今まで彫刻のデッサンをしたこともない彼であったが、入学試験は無事合格することができた。彼の前には新しい世界が開かれていった。在東京の留学生の友人もできた。そしてまた、彼は、舞台の上での人間による芸術表現―演劇にも引かれ、友人たちと土月会というサークルを作った。毎週土曜日に練習を重ね、学校の休暇を利用して郷里への巡回演劇にも参加した。また土月美術会を創立して後進を指導した。一方、創作にも精進し、学生ながら日本の帝展に「裸像」が入選する。

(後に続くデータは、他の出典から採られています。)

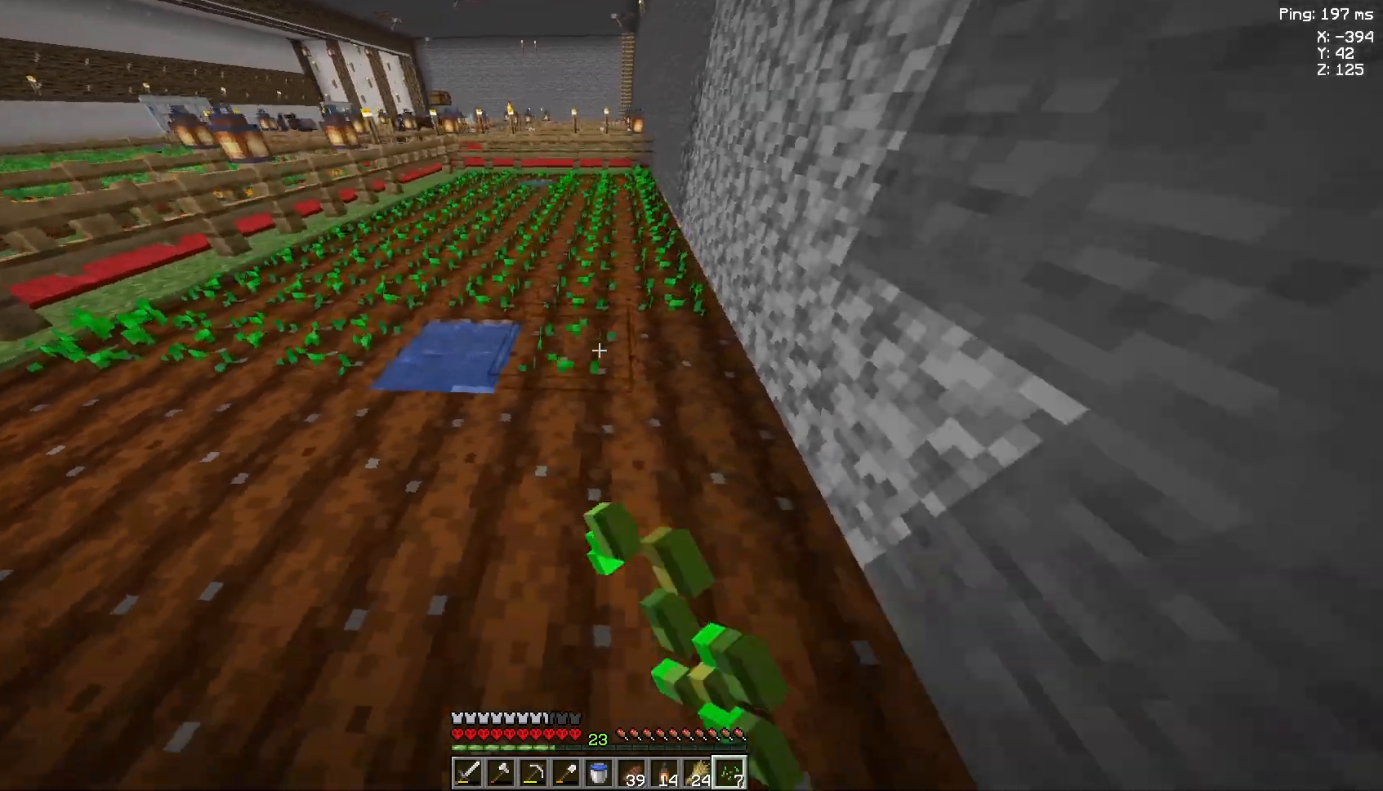
{"keys": ["a"], "mouse": [], "events": [[67, "mouse_right", "down"], [133, "mouse_right", "up"], [133, "s", "down"], [167, "d", "up"], [200, "mouse_right", "down"], [300, "s", "up"], [333, "a", "down"], [333, "mouse_right", "up"], [367, "mouse_right", "down"], [500, "mouse_right", "up"]]}
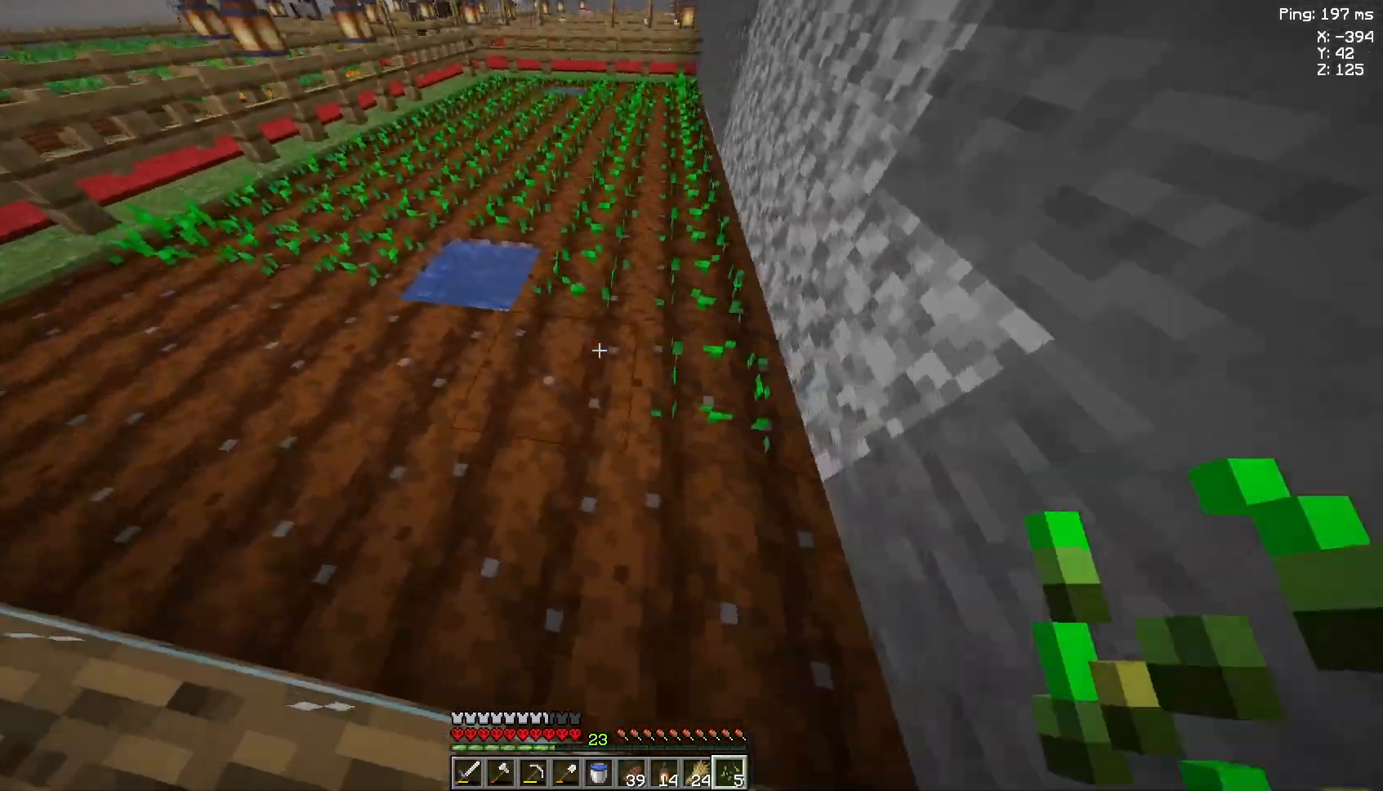
{"keys": ["a"], "mouse": ["right"], "events": [[67, "mouse_right", "down"], [133, "mouse_right", "up"], [200, "mouse_right", "down"], [300, "mouse_right", "up"], [367, "mouse_right", "down"], [433, "mouse_right", "up"], [500, "mouse_right", "down"]]}
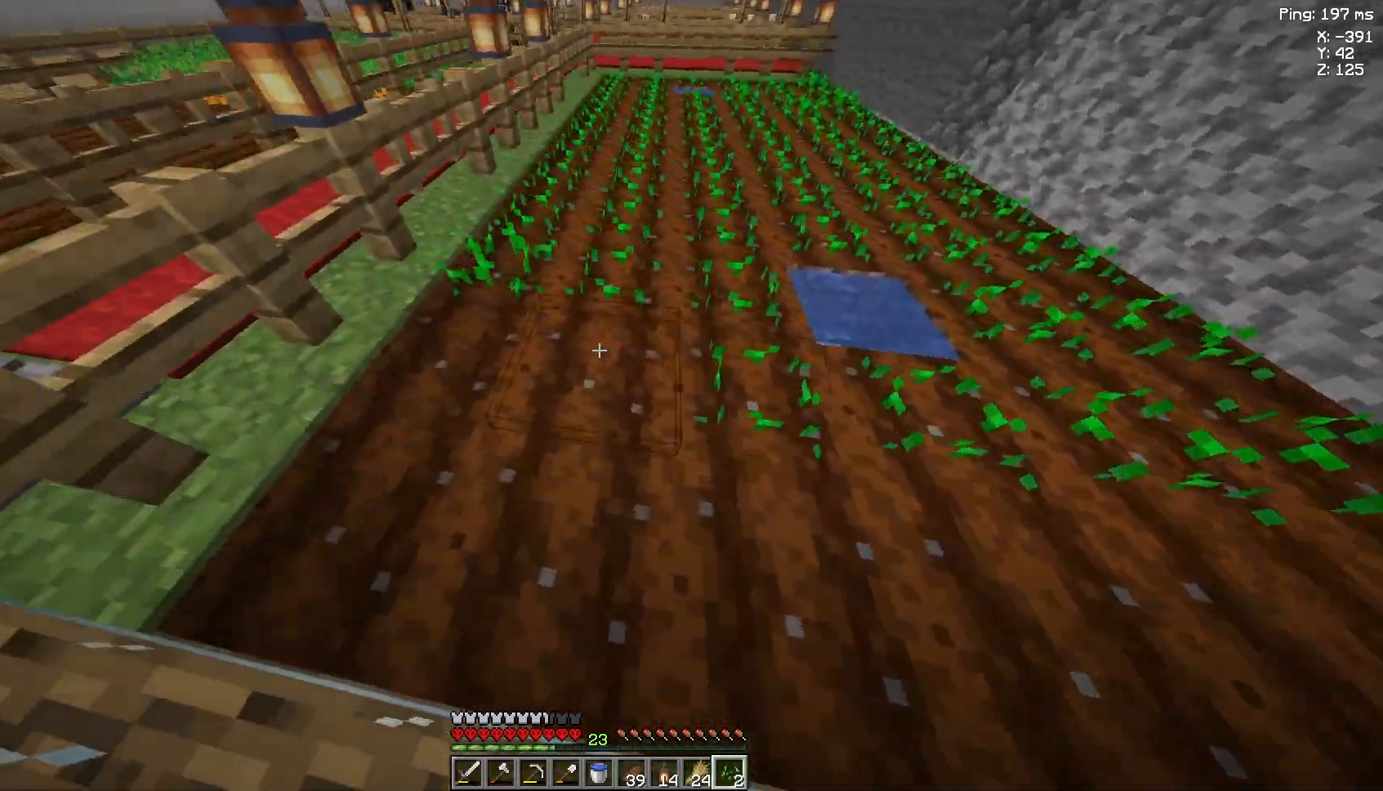
{"keys": ["s"], "mouse": [], "events": [[100, "mouse_right", "up"], [167, "a", "up"], [167, "mouse_right", "down"], [233, "s", "down"], [267, "mouse_right", "up"], [267, "s", "up"], [367, "mouse_right", "down"], [433, "s", "down"], [500, "mouse_right", "up"]]}
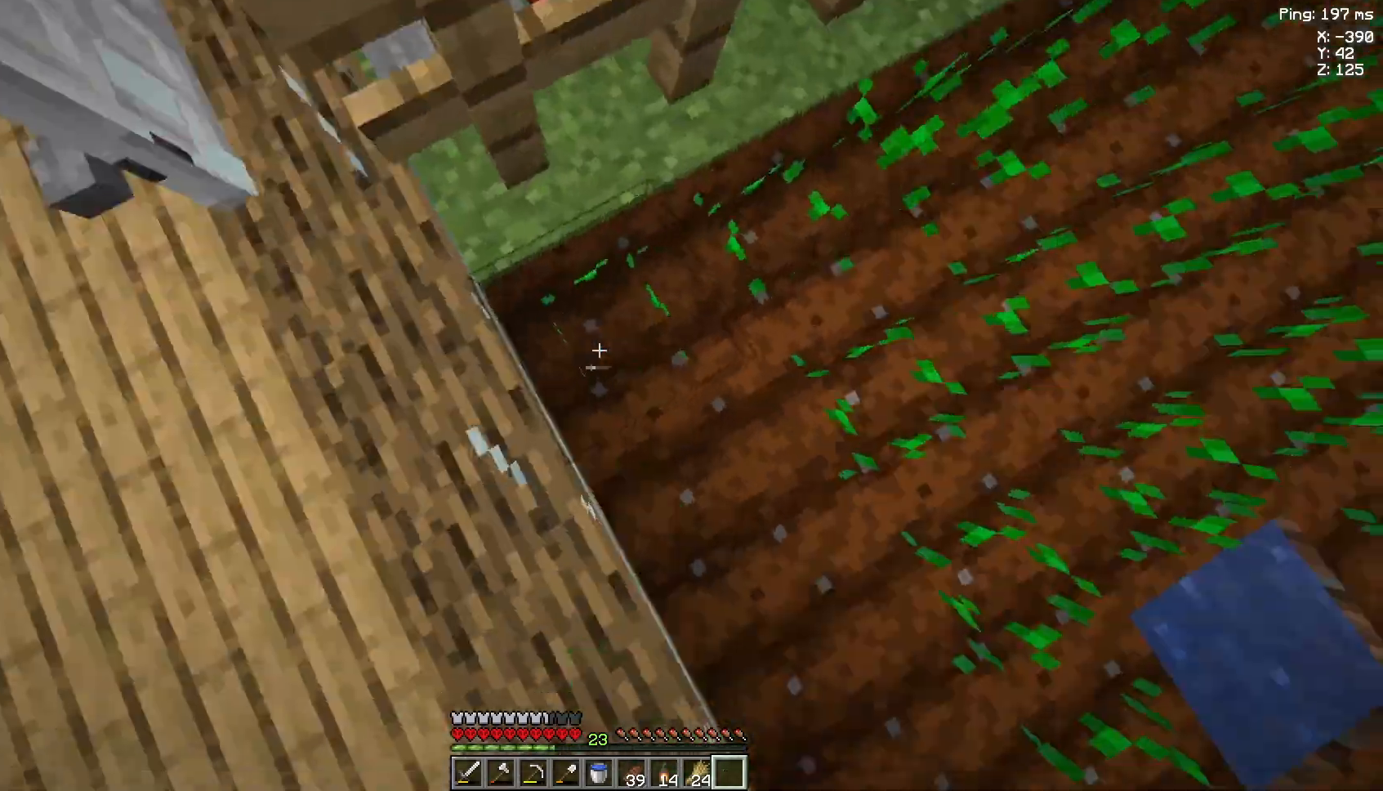
{"keys": [], "mouse": [], "events": [[67, "mouse_right", "down"], [100, "mouse_right", "up"], [200, "mouse_right", "down"], [300, "mouse_right", "up"], [400, "s", "up"]]}
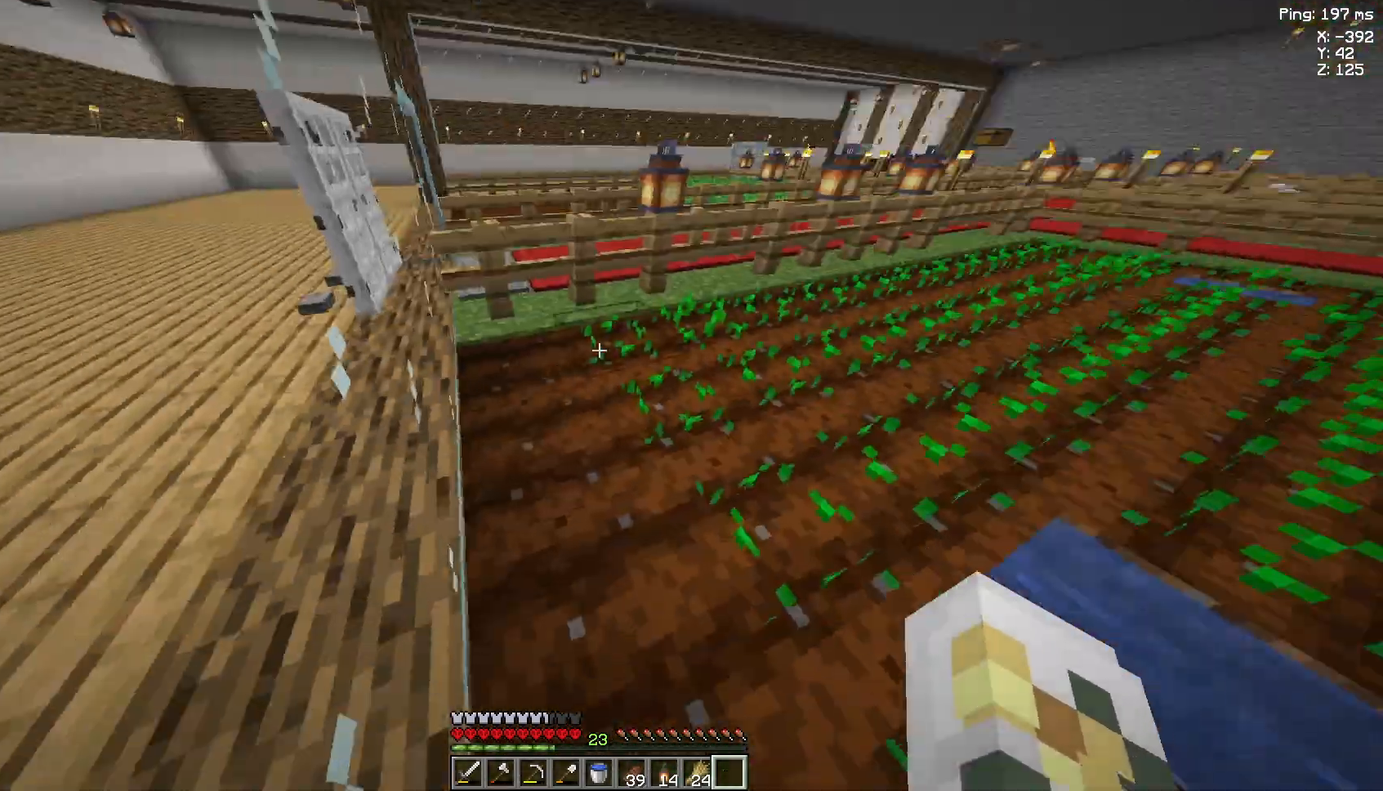
{"keys": [], "mouse": [], "events": []}
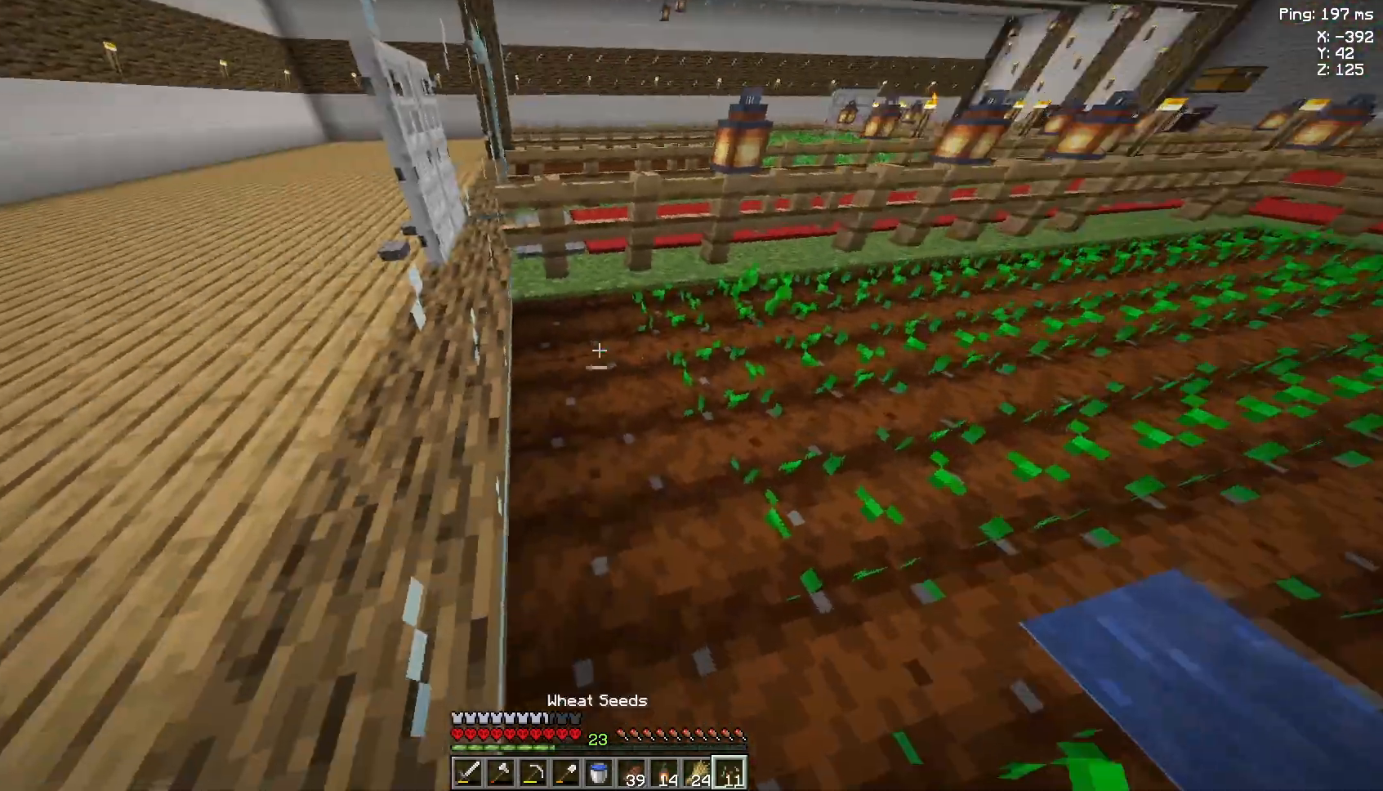
{"keys": ["s"], "mouse": ["right"], "events": [[33, "mouse_right", "down"], [100, "s", "down"], [133, "mouse_right", "up"], [200, "mouse_right", "down"], [300, "mouse_right", "up"], [333, "mouse_right", "down"], [433, "mouse_right", "up"], [500, "mouse_right", "down"]]}
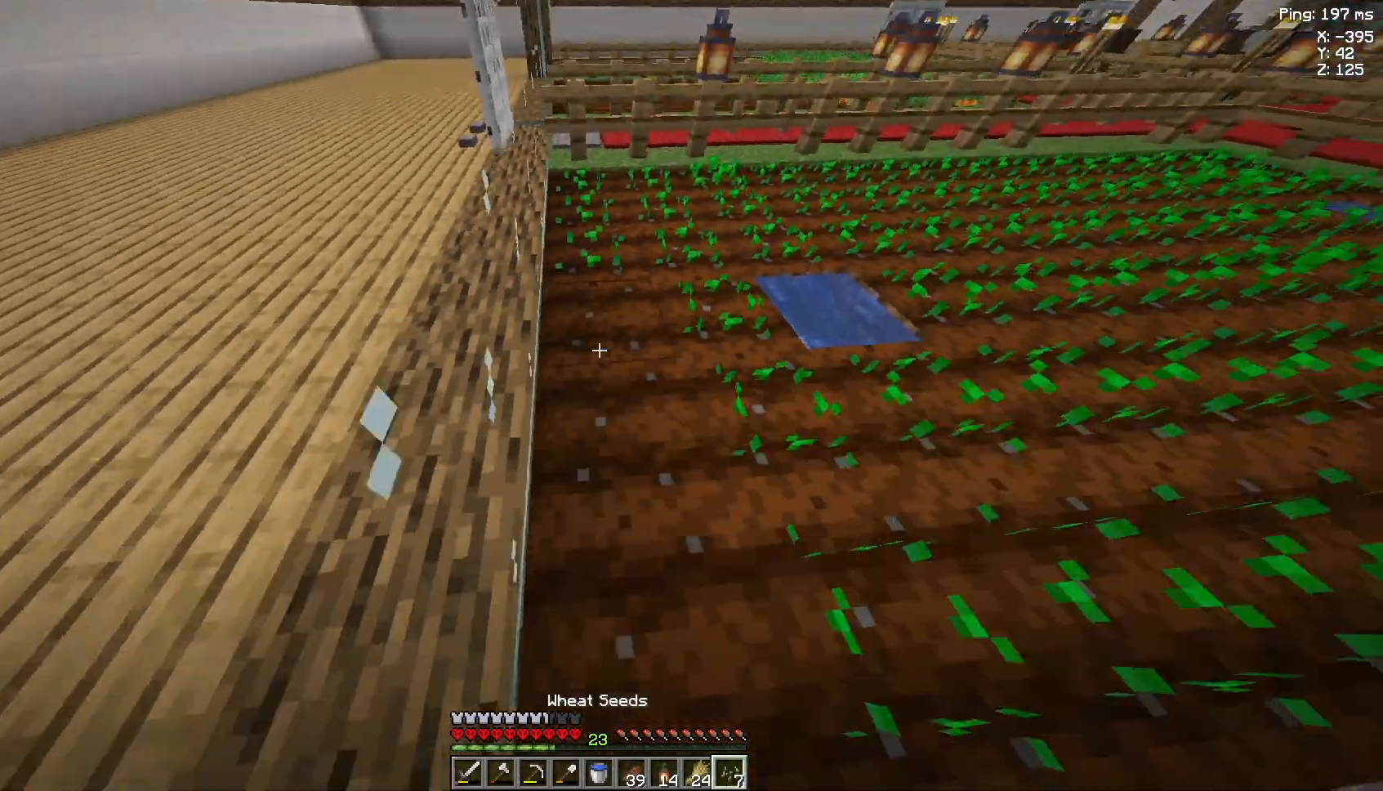
{"keys": [], "mouse": [], "events": [[67, "mouse_right", "up"], [167, "mouse_right", "down"], [233, "mouse_right", "up"], [300, "s", "up"]]}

1925年に東京美術学校を卒業後、わが国最初の彫刻家となり帰国した彼は、母校の培材高普の教師となる。また「鮮展」に胸像「三年前」と「裸体習作」を出品し、入選している。
注目されたのは、この年、朝鮮プロレタリア芸術同盟に参加してからである。
27年には蒼興会という美術団体を作り、活動範囲を広げようと努力もした。
そしてついに28年には、共産党弾圧の時、検挙されて西大門刑務所に収監され、33年に出獄するまで獄中生活を五年間送った。
獄中では、許される自由を最大限に利用して、家族に木材を差し入れてもらい、仏像の制作に専念したという。
出獄後、周囲の世話で、培花女高の教師の許河伯と結婚する。その後、雑誌社、印刷工場などを経営するが失敗、再び彫刻創作に戻った。
36年から「仏像習作」、「裸婦」、「一九三七年」、「少年」などを次々に出品、深まっていく病気と闘いながら、「逆境を克服するところに初めて生命の躍動があった」と創作を続けていった。
制作は学校創立者などの肖像や、寺院の仏像彫刻にも力を注いだ。中でも、忠清北道の俗離山、法住寺の五重塔の横に立つ24メートルの大仏像は、彼の最後の遺作となった。